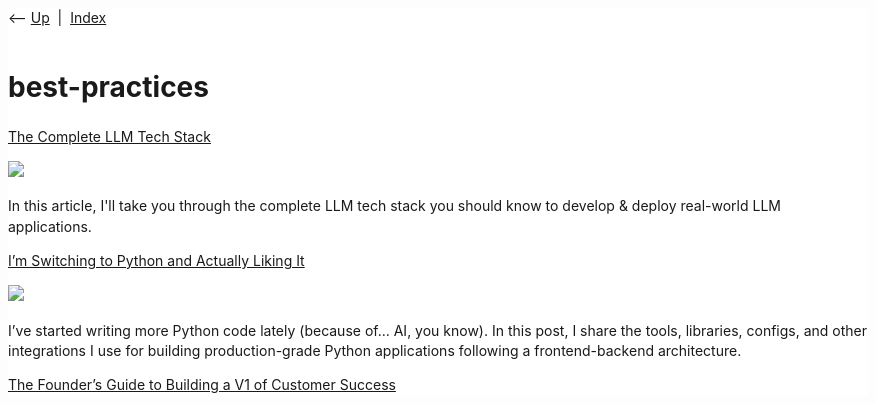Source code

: <div class="nav">

⟵ [Up](index.html)  \|  [Index](index.html)

</div>

# best-practices

<div class="cards">

<div class="card">

<div class="card-title">

[The Complete LLM Tech
Stack](https://amanxai.com/2025/07/25/the-complete-llm-tech-stack/)

</div>

<div class="card-image">

[![](https://i0.wp.com/amanxai.com/wp-content/uploads/2025/07/The-Complete-LLM-Tech-Stack-You-Should-Know.png?fit=2436%2C1200&ssl=1)](https://amanxai.com/2025/07/25/the-complete-llm-tech-stack/)

</div>

In this article, I'll take you through the complete LLM tech stack you
should know to develop & deploy real-world LLM applications.

</div>

<div class="card">

<div class="card-title">

[I’m Switching to Python and Actually Liking
It](https://www.cesarsotovalero.net/blog/i-am-switching-to-python-and-actually-liking-it.html)

</div>

<div class="card-image">

[![](https://www.cesarsotovalero.net/img/posts/2025/2025-07-15/wall-stones_cover.JPG)](https://www.cesarsotovalero.net/blog/i-am-switching-to-python-and-actually-liking-it.html)

</div>

I’ve started writing more Python code lately (because of… AI, you know).
In this post, I share the tools, libraries, configs, and other
integrations I use for building production-grade Python applications
following a frontend-backend architecture.

</div>

<div class="card">

<div class="card-title">

[The Founder’s Guide to Building a V1 of Customer
Success](https://review.firstround.com/founders-guide-building-customer-success/)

▸ **WHAT YOU SHOULD DO**
Copy out the source text of every item above, character for character, and leave the pictures out.

▸ **ANSWER TO THIS TASK**
Source code

: <div class="nav">

⟵ [Up](index.html)  \|  [Index](index.html)

</div>

# best-practices

<div class="cards">

<div class="card">

<div class="card-title">

[The Complete LLM Tech
Stack](https://amanxai.com/2025/07/25/the-complete-llm-tech-stack/)

</div>

<div class="card-image">

[![](https://i0.wp.com/amanxai.com/wp-content/uploads/2025/07/The-Complete-LLM-Tech-Stack-You-Should-Know.png?fit=2436%2C1200&ssl=1)](https://amanxai.com/2025/07/25/the-complete-llm-tech-stack/)

</div>

In this article, I'll take you through the complete LLM tech stack you
should know to develop & deploy real-world LLM applications.

</div>

<div class="card">

<div class="card-title">

[I’m Switching to Python and Actually Liking
It](https://www.cesarsotovalero.net/blog/i-am-switching-to-python-and-actually-liking-it.html)

</div>

<div class="card-image">

[![](https://www.cesarsotovalero.net/img/posts/2025/2025-07-15/wall-stones_cover.JPG)](https://www.cesarsotovalero.net/blog/i-am-switching-to-python-and-actually-liking-it.html)

</div>

I’ve started writing more Python code lately (because of… AI, you know).
In this post, I share the tools, libraries, configs, and other
integrations I use for building production-grade Python applications
following a frontend-backend architecture.

</div>

<div class="card">

<div class="card-title">

[The Founder’s Guide to Building a V1 of Customer
Success](https://review.firstround.com/founders-guide-building-customer-success/)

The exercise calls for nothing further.